E adesso il rischio concreto è che Totò Cuffaro, detto vasa vasa, l’uomo più potente dell’Udc, già delfino di Pierferdinando Casini, possa essere condannato per la seconda volta e per un reato notevolmente più grave del primo. Sì, perché i dieci anni chiesti per l’ex governatore siciliano sono legati al reato di concorso esterno in associazione mafiosa. Alla sbarra con Cuffaro c’è poi anche l’imprenditore della sanità Michele Aiello, già condannato per mafia e ritenuto uno dei prestanomi di Bernardo Provenzano.

Il processo si svolge con rito abbreviato ed è una sorta di fotocopia di quello già arrivato in Appello con la condanna (favoreggiamento) a sette anni per lo stesso Cuffaro. Condanna aumentata di due anni rispetto al primo grado e rimodulata con la decisiva postilla dell’aggravante dell’utilizzo del metodo mafioso (il fatidico articolo 7 del codice penale). Si tratta dell’inchiesta sulle talpe. In sostanza Cuffaro avrebbe favorito la mafia rivelando particolari su indagini in corso. La richiesta è stata fatta dai pm Nino Di Matteo e Francesco Del Bene che nelle loro conclusioni hanno sottolineato di aver “dimostrato che il sistema di controinformazioni messo in piedi da Salvatore Cuffaro insieme con Antonio Borzacchelli, Giorgio Riolo, Giuseppe Ciuro, era puntato a scoprire indagini sui rapporti tra la mafia e esponenti politici o a lui collegati”. Ed e’ proprio la natura delle informazioni “che ci fa capire la portata di questo sistema e di come si possa configurare l’accusa di concorso in associazione mafiosa’. Le testimonianze di pentiti e di soggetti vicini all’imputato hanno dato, secondo i pm, ulteriore conferma alle accuse. “Fin dal 1991 i contatti con Angelo Siino (il minsitro dei lavori pubblici di Cosa nostra) – hanno detto i pm Di Antonino Matteo e Francesco Del Bene – dimostrano l’esistenza del patto politico-mafioso stretto da Cuffaro con esponenti di Cosa Nostra”

“Il pm sta dicendo cose che meravigliano persino me – è stata la reazione di Cuffaro – che quel periodo l’ho vissuto. Con tutta la mia fantasia non riesco a capirle”. Ben diverse le parole dei magistrati.
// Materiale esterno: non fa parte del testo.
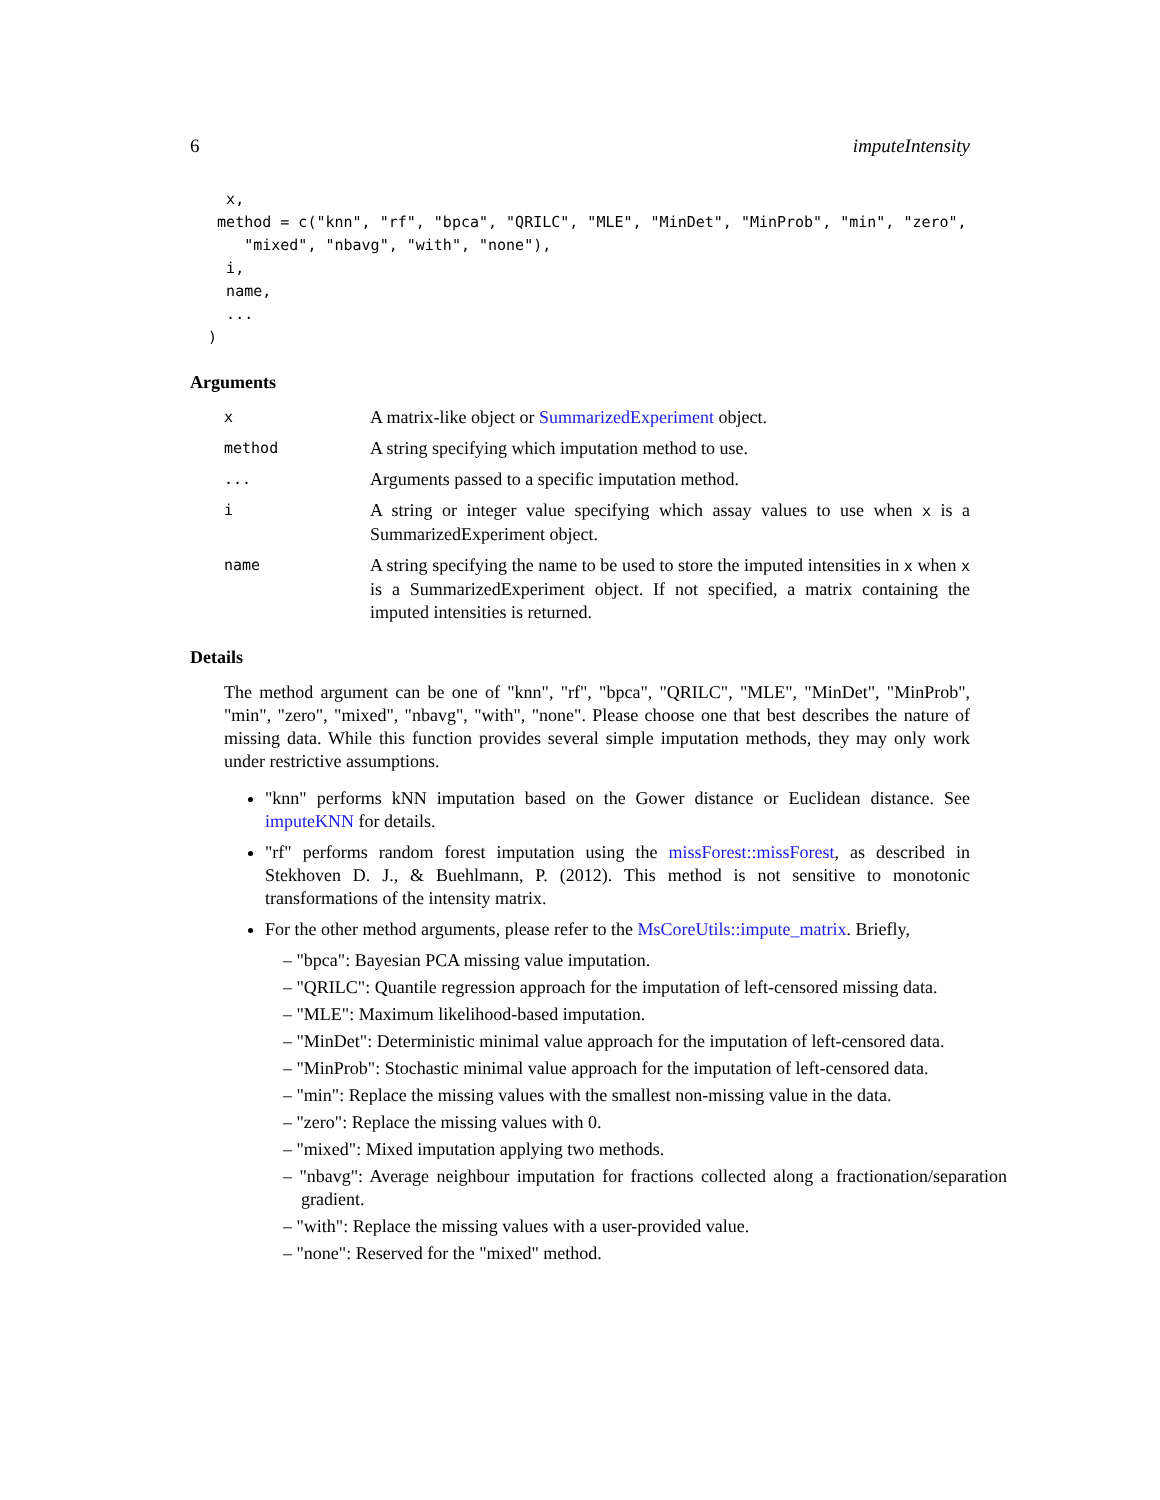6 imputeIntensity
    x,
   method = c("knn", "rf", "bpca", "QRILC", "MLE", "MinDet", "MinProb", "min", "zero",
      "mixed", "nbavg", "with", "none"),
    i,
    name,
    ...
  )
Arguments
x A matrix-like object or SummarizedExperiment object.
method A string specifying which imputation method to use.
... Arguments passed to a specific imputation method.
i A string or integer value specifying which assay values to use when x is a SummarizedExperiment object.
name A string specifying the name to be used to store the imputed intensities in x when x is a SummarizedExperiment object. If not specified, a matrix containing the imputed intensities is returned.
Details
The method argument can be one of "knn", "rf", "bpca", "QRILC", "MLE", "MinDet", "MinProb", "min", "zero", "mixed", "nbavg", "with", "none". Please choose one that best describes the nature of missing data. While this function provides several simple imputation methods, they may only work under restrictive assumptions.
"knn" performs kNN imputation based on the Gower distance or Euclidean distance. See imputeKNN for details.
"rf" performs random forest imputation using the missForest::missForest, as described in Stekhoven D. J., & Buehlmann, P. (2012). This method is not sensitive to monotonic transformations of the intensity matrix.
For the other method arguments, please refer to the MsCoreUtils::impute_matrix. Briefly,
– "bpca": Bayesian PCA missing value imputation.
– "QRILC": Quantile regression approach for the imputation of left-censored missing data.
– "MLE": Maximum likelihood-based imputation.
– "MinDet": Deterministic minimal value approach for the imputation of left-censored data.
– "MinProb": Stochastic minimal value approach for the imputation of left-censored data.
– "min": Replace the missing values with the smallest non-missing value in the data.
– "zero": Replace the missing values with 0.
– "mixed": Mixed imputation applying two methods.
– "nbavg": Average neighbour imputation for fractions collected along a fractionation/separation gradient.
– "with": Replace the missing values with a user-provided value.
– "none": Reserved for the "mixed" method.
Per i quali lo stesso “Provenzano riteneva Salvatore Cuffaro affidabile”. Parole pesanti dette dai pm e sostenute dal pentito Nino Giuffrè. Racconta l’ex braccio destro dello zu Binnu. ”Una volta Provenzano mi disse: lascia stare Cuffaro, ricordati che dobbiamo farlo stare a suo agio e non lo dobbiamo disturbare”. Di più: in quello stesso contesto il boss corleonese avrebbe confidato che “Cuffaro è un punto di riferimento preciso e una persona affidabile”. Insomma, grandi apprezzamenti da parte del padrino. Spiega il pentito: “Dopo l’appoggio elettorale a Forza Italia, Provenzano tornò al suo vecchio amore la Dc e i partiti nati dalle sue ceneri, perché pensava che gli ex democristiani sapevano rispettare i patti”. Questo il motivo, hanno sottolineato i magistrati nella loro requisitoria: “Nel 2001 Provenzano appoggiò Cuffaro alle elezioni regionali, ma, come spiega Giuffrè, da dietro le quinte per non bruciarlo”. La stessa tesi è stata confermato dal collaboratore di giustizia ed capo della mafia trapanese Maurizio Di Gati.

A pesare sulla posizione di Cuffaro ci sarebbe poi un pizzino di Provenzano, nel quale il boss dei boss farebbe riferimento a provvedimenti di indulto e amnistia sul tavolo di alcuni politici tra i quali quello che viene definito ”il nuovo presidente”. Stando alle dichiarazioni rese da Massimo Ciancimino, il presidente sarebbe proprio Salvatore Cuffaro. ”Non c’è motivo di ritenere – ha sostenuto Di Matteo – che attraverso la sua collaborazione Ciancimino jr abbia intenzione di ottenere benefici per i procedimenti a suo carico perché non ne ha mai avuti e inoltre non li ha mai chiesti”.